**GIVEN RECORDS**:

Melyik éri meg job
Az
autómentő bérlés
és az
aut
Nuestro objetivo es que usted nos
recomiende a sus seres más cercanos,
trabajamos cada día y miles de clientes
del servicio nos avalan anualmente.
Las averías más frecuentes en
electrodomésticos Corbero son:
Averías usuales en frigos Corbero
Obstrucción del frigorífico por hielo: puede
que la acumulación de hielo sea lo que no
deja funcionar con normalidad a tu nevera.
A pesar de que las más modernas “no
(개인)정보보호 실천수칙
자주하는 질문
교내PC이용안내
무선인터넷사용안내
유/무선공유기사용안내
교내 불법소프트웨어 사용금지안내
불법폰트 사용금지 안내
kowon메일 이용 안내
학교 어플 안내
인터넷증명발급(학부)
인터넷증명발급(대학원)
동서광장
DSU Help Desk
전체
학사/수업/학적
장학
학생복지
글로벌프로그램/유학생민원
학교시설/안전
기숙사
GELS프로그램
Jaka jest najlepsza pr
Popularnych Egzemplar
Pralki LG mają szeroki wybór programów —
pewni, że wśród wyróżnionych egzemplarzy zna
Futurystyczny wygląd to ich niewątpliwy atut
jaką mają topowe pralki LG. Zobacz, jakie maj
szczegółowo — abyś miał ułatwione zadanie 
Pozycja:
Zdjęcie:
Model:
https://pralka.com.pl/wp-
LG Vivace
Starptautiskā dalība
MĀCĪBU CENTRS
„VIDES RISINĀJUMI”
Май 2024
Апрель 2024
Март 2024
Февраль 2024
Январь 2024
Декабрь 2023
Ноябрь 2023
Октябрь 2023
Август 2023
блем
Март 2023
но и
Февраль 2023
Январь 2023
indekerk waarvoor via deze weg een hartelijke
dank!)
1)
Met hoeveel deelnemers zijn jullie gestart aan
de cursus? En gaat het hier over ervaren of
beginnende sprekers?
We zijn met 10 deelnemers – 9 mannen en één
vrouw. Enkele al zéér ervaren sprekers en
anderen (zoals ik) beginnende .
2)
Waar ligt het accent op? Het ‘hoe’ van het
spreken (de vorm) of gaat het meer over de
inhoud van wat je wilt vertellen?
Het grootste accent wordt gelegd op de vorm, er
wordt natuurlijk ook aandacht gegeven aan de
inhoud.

**WORK TASK**:
With every word kept as it is, set down the entries again.

**TASK RESULT**:
Melyik éri meg job
Az
autómentő bérlés
és az
aut
Nuestro objetivo es que usted nos
recomiende a sus seres más cercanos,
trabajamos cada día y miles de clientes
del servicio nos avalan anualmente.
Las averías más frecuentes en
electrodomésticos Corbero son:
Averías usuales en frigos Corbero
Obstrucción del frigorífico por hielo: puede
que la acumulación de hielo sea lo que no
deja funcionar con normalidad a tu nevera.
A pesar de que las más modernas “no
(개인)정보보호 실천수칙
자주하는 질문
교내PC이용안내
무선인터넷사용안내
유/무선공유기사용안내
교내 불법소프트웨어 사용금지안내
불법폰트 사용금지 안내
kowon메일 이용 안내
학교 어플 안내
인터넷증명발급(학부)
인터넷증명발급(대학원)
동서광장
DSU Help Desk
전체
학사/수업/학적
장학
학생복지
글로벌프로그램/유학생민원
학교시설/안전
기숙사
GELS프로그램
Jaka jest najlepsza pr
Popularnych Egzemplar
Pralki LG mają szeroki wybór programów —
pewni, że wśród wyróżnionych egzemplarzy zna
Futurystyczny wygląd to ich niewątpliwy atut
jaką mają topowe pralki LG. Zobacz, jakie maj
szczegółowo — abyś miał ułatwione zadanie 
Pozycja:
Zdjęcie:
Model:
https://pralka.com.pl/wp-
LG Vivace
Starptautiskā dalība
MĀCĪBU CENTRS
„VIDES RISINĀJUMI”
Май 2024
Апрель 2024
Март 2024
Февраль 2024
Январь 2024
Декабрь 2023
Ноябрь 2023
Октябрь 2023
Август 2023
блем
Март 2023
но и
Февраль 2023
Январь 2023
indekerk waarvoor via deze weg een hartelijke
dank!)
1)
Met hoeveel deelnemers zijn jullie gestart aan
de cursus? En gaat het hier over ervaren of
beginnende sprekers?
We zijn met 10 deelnemers – 9 mannen en één
vrouw. Enkele al zéér ervaren sprekers en
anderen (zoals ik) beginnende .
2)
Waar ligt het accent op? Het ‘hoe’ van het
spreken (de vorm) of gaat het meer over de
inhoud van wat je wilt vertellen?
Het grootste accent wordt gelegd op de vorm, er
wordt natuurlijk ook aandacht gegeven aan de
inhoud.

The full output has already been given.